Es lebt sich mal gut und mal weniger gut damit, je nachdem, wie das Wetter ist, die Umgebung, die Stimmung der Menschen um uns herum. Lärm, Gerüche, ungewohnte Situationen, Trubel und raue Stoffe auf der Haut: Hochsensibilität.
“Ach ja, das sind doch diese Depressiven, die das Gras wachsen hören und aus einer Mücke einen Elefanten machen. Die, die mehr schlafen als leben und jede Party verlassen, bevor sie überhaupt begonnen hat. Lebensuntaugliche Idealisten. Weltfremde, schräge Typen! Waldorffschüler, die zwar ihren Namen tanzen können, jedoch nicht in der Lage sind, einen Break Even zu berechnen. Ist das nicht sone Krankheit im Gehirn?”

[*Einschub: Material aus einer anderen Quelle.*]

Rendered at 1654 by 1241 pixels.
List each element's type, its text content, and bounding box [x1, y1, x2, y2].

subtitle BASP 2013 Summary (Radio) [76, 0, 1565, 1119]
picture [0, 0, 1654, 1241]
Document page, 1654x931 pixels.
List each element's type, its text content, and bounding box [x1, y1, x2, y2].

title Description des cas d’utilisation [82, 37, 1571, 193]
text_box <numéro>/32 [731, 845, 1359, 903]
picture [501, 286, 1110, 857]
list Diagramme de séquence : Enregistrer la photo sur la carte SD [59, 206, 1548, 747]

Genau. So weit das Klischee!
Und über aber vor allem für diese Minderheit gibt es jetzt, genauer ab 11. August, einen Film!
Einen lustigen, liebenswerten, humorvollen, intelligenten, poetischen Film für Fein- und Weitgeister mit Wiedererkennungswert.

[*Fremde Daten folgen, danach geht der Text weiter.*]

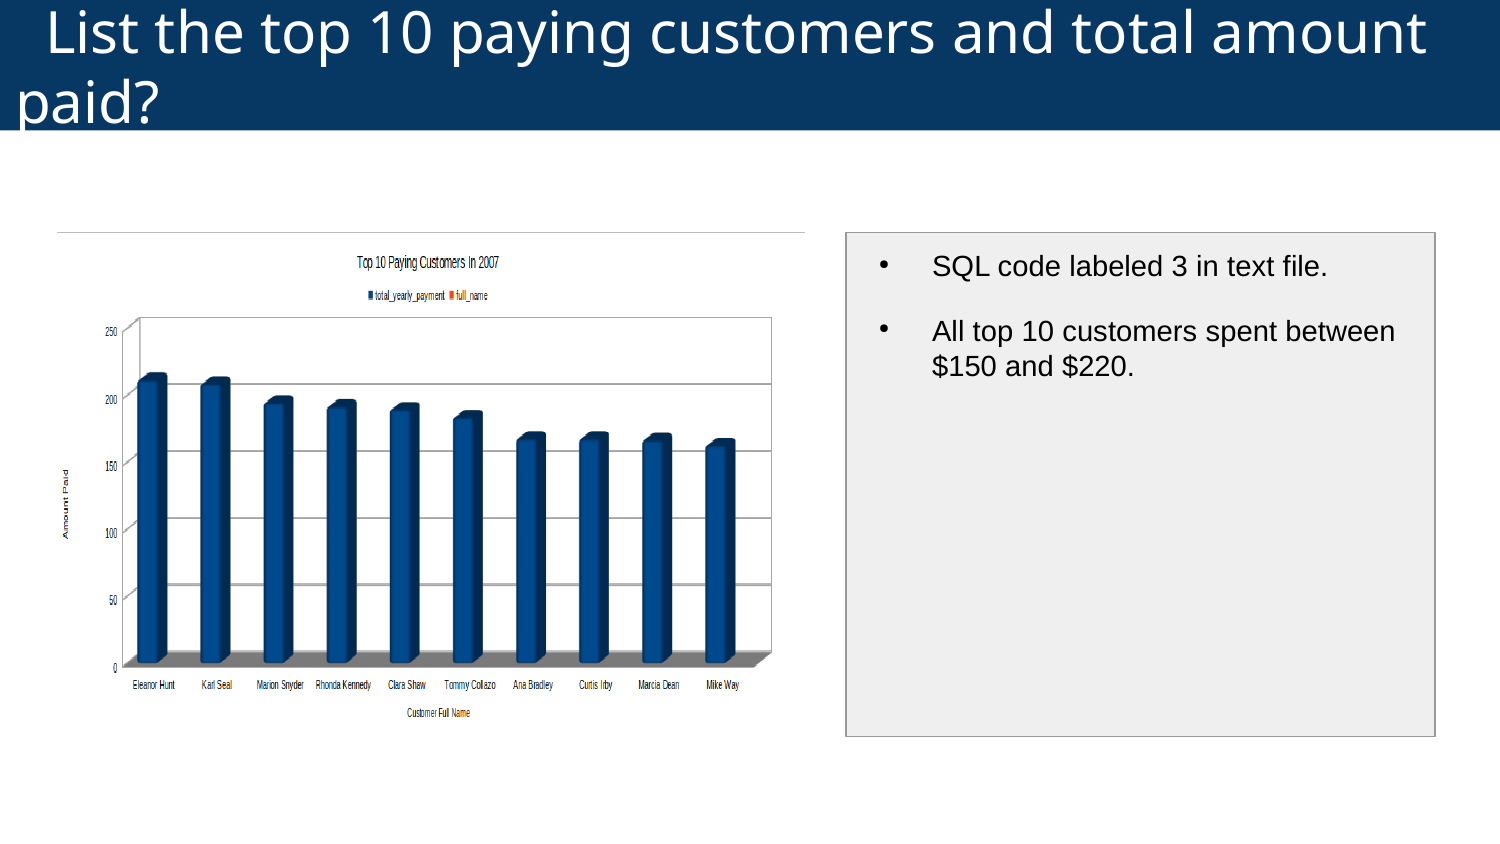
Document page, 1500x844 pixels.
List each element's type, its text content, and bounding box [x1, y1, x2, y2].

picture [50, 232, 805, 740]
list SQL code labeled 3 in text file. All top 10 customers spent between $150 and $220. [846, 232, 1436, 737]
title List the top 10 paying customers and total amount paid? [0, 0, 1500, 131]
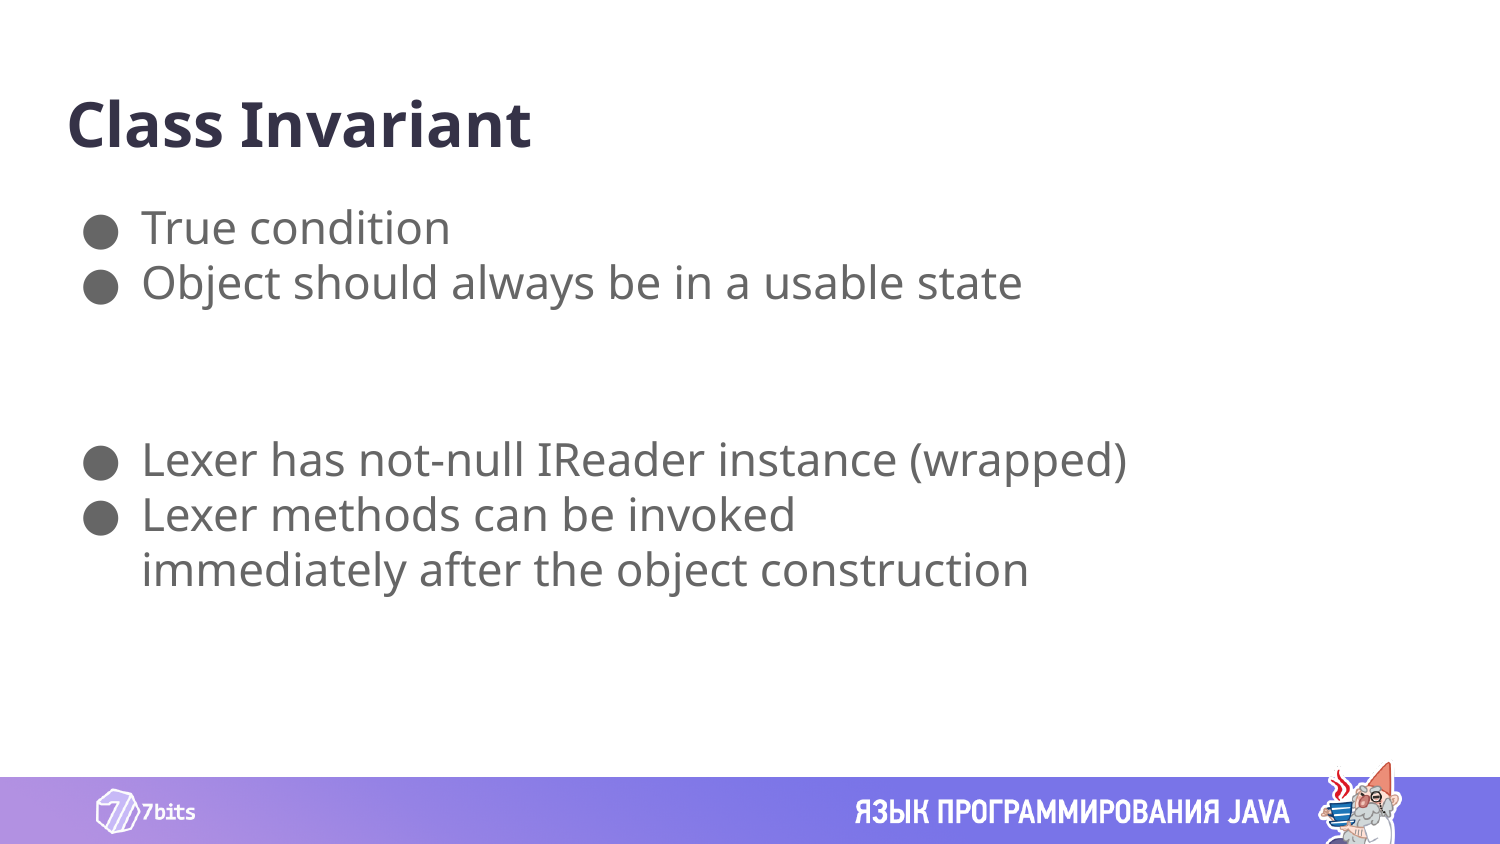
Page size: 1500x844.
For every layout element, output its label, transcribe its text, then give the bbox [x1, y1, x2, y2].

Berührende Lachtränen garantiert.
Ach ja, es geht natürlich um die Liebe. Worum auch sonst. Für manche mag Liebe ja langweilig, profan und einfältig sein.

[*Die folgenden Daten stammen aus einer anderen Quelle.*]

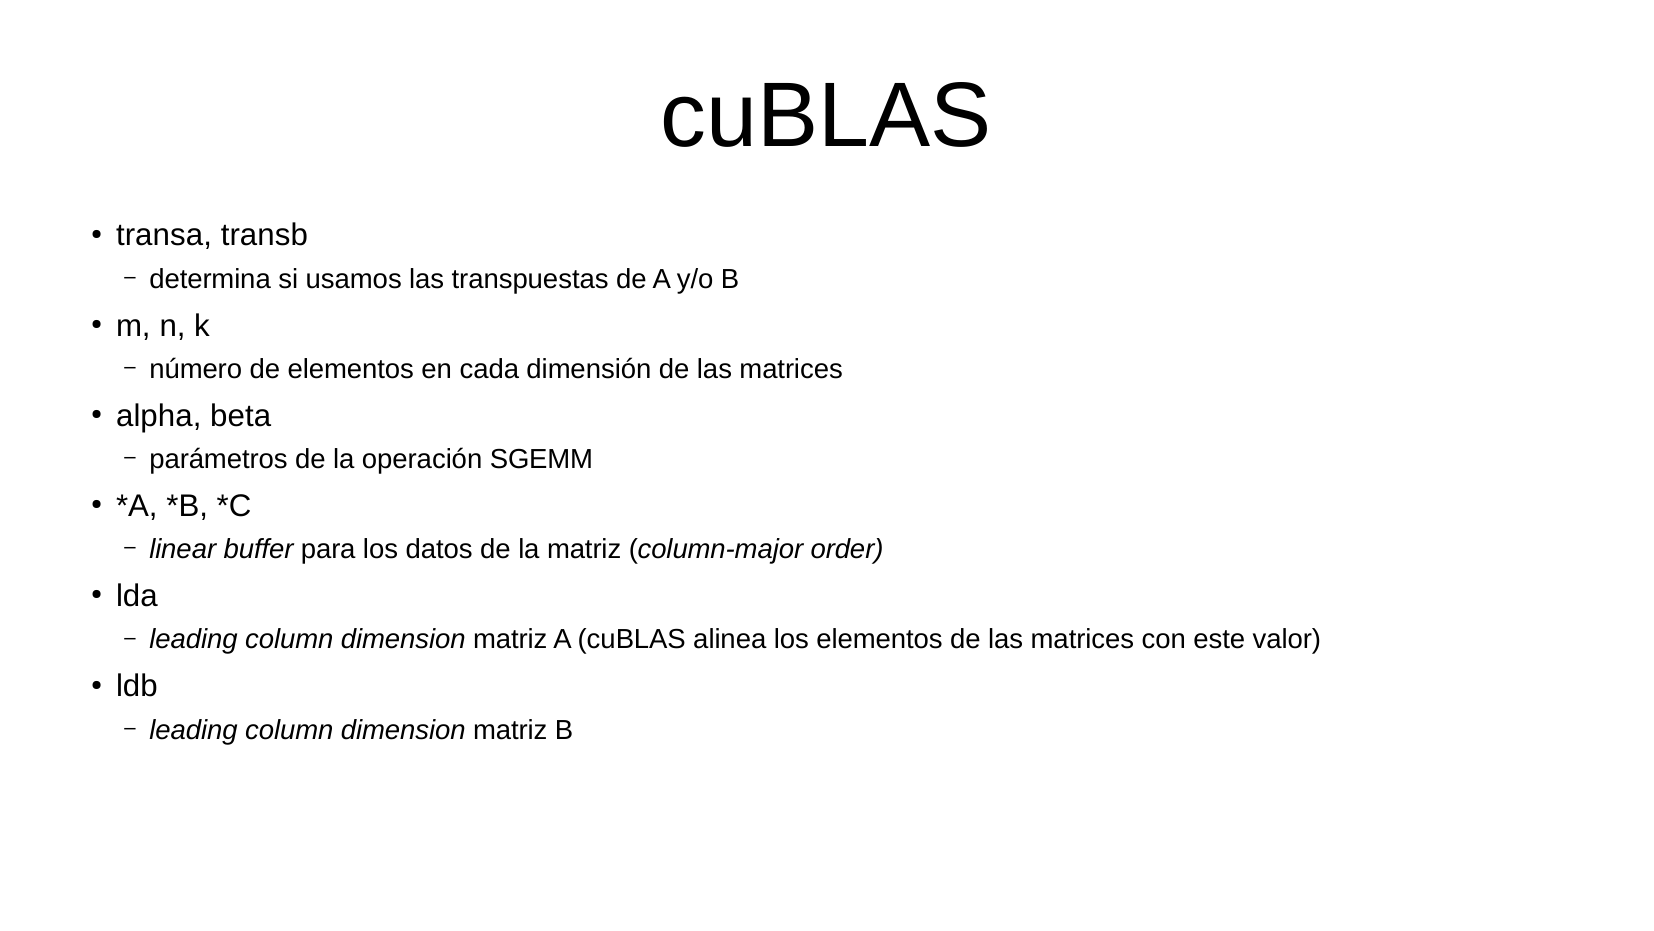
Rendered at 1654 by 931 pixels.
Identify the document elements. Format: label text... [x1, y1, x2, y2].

title cuBLAS [82, 37, 1571, 193]
list transa, transb determina si usamos las transpuestas de A y/o B m, n, k número de elementos en cada dimensión de las matrices alpha, beta parámetros de la operación SGEMM *A, *B, *C linear buffer para los datos de la matriz (column-major order) lda leading column dimension matriz A (cuBLAS alinea los elementos de las matrices con este valor) ldb leading column dimension matriz B [82, 217, 1571, 758]
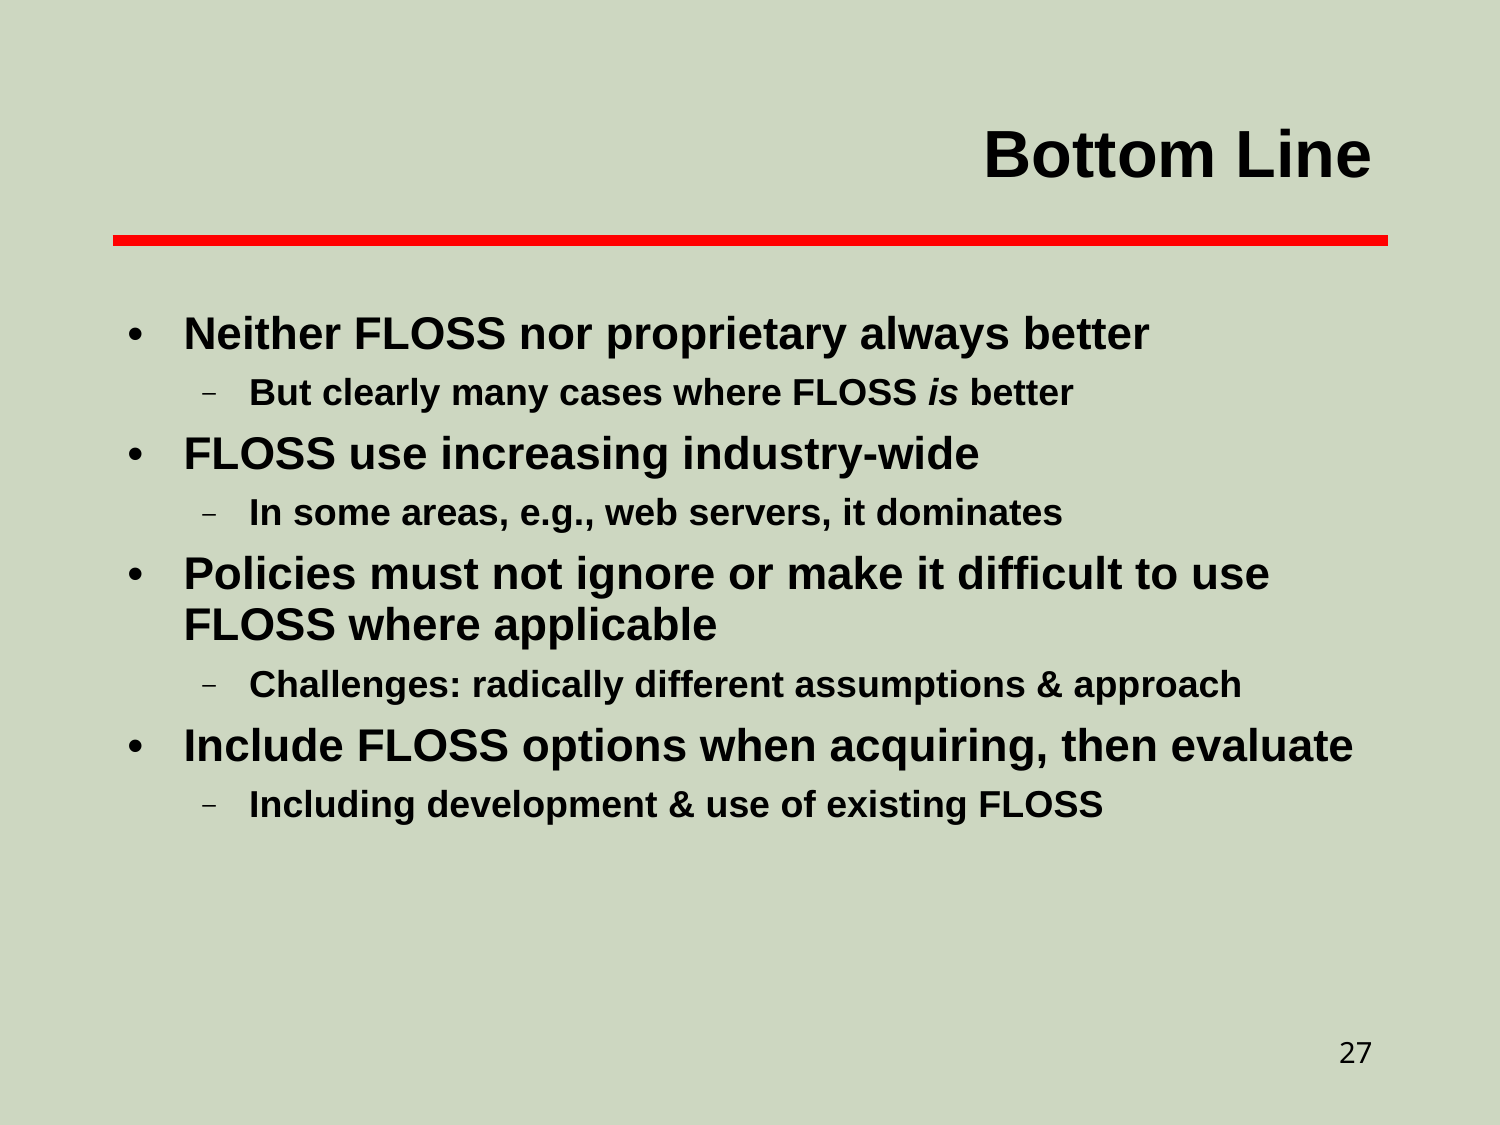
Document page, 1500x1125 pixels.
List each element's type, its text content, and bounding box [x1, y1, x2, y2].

Für viele Sensible ist sie die unerschöpfliche Quelle ihres Seins, aus der sie auch für den Rest der Welt schöpfen und gerne schöpfen lassen.
01/07/2011 at 20:55 Permalink
Den Film mag ich sehen
07/07/2011 at 14:00 Permalink
Den Film muss ich sehen ! Einer derjenigen die wie “Chocolat” oder “Die fabelhafte Welt der Amelie” einfach bezaubert. Ich freu mich drauf!